Once she’d gathered all the money and most of Wan’s pride, she’d asked to take a tour of “her new ship.” Wan knew it was just to humiliate him, and he was waiting with a blaster to escort her out of the hangar when she
got done gloating. There was no way she was getting his ship. She had to know that.
But the joke was on Wan when LeFay managed to kill the power to the hangar from within the ship, and then slipped out while Wan and the rest of his boys were trying to figure out what had happened.
He assumed that humiliation was the end of it, until one of the shit-for-brains he paid to maintain the ship told him the next day that LeFay had managed to somehow lock them out of the flight controls.
That had been on the second day on the planet. Wan knew that with enough money and enough bribes, he could find someone to fix what she’d done, but it was going to throw off his schedule and his profits. In the end, he was sure she’d be back in a week or two, demanding a piece of his action in return for letting him use her ship. Whatever. He could wait her out.
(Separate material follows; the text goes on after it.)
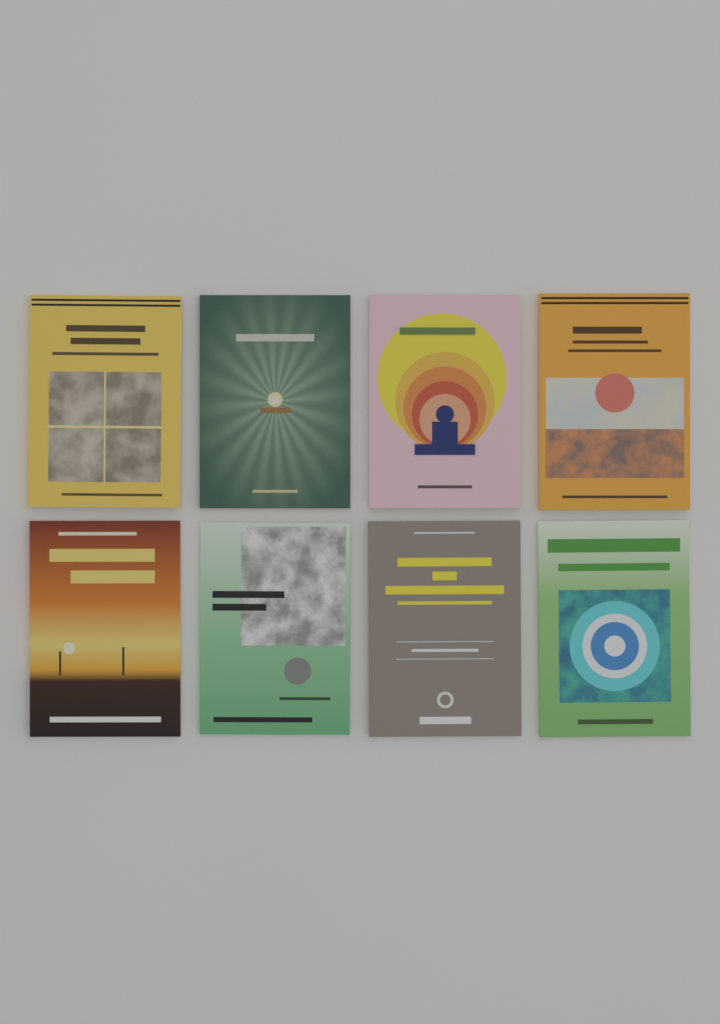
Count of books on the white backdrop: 8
Two days later, he found out he was wrong. When the UEF attacked Vassar-1 with their huge dreadnoughts, Wan and the rest of his crew were trapped.
Wan was smart enough to not be courageous. He ordered his men to stay underground in their little base. Soon enough, whatever was happening would blow over. It always did. That’s how the universe worked. Once the coast was clear, he’d get a hacker to fix what LeFay had done, and they’d leave. Or, depending on the situation on-planet, look for a way to profit first, and then leave. His whole career had been built on these little disturbances in the universe.
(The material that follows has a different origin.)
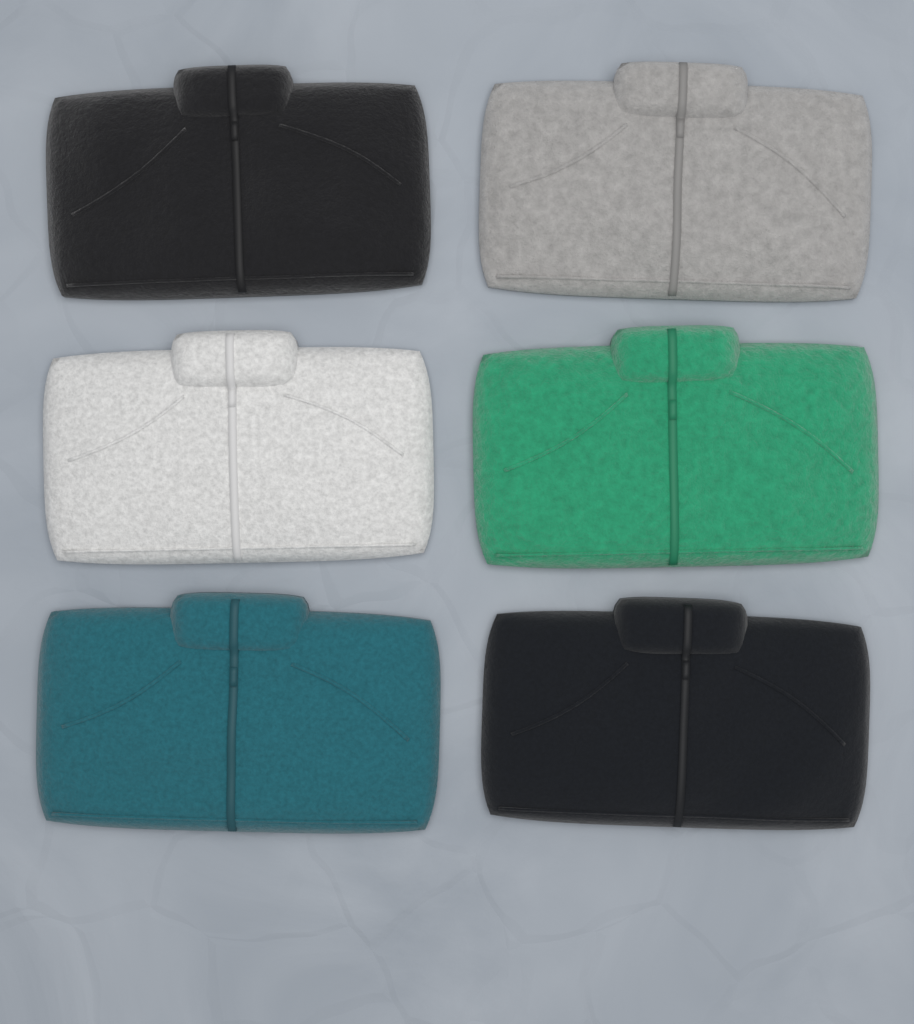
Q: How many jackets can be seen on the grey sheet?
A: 6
This little disturbance, however, had grown out of hand. Wan had listened on his back-channel network as the word had gone out to the rest of the Outer Colonies about the battle over Vassar-1. He’d been as shocked as anyone when he’d learned the fight had led to the complete annihilation of the AIC capital.
The Outer Colonies were amassing their forces, dead set on getting revenge against Earth. There must be some command structure out there, because the official channels were full of surprisingly accurate chatter. A counterattack was coming. Wan could feel it in his pirate bones. While there might be profit in that, too, he’d had enough of this little high-stakes drama. He was ready to get off-planet and on his way.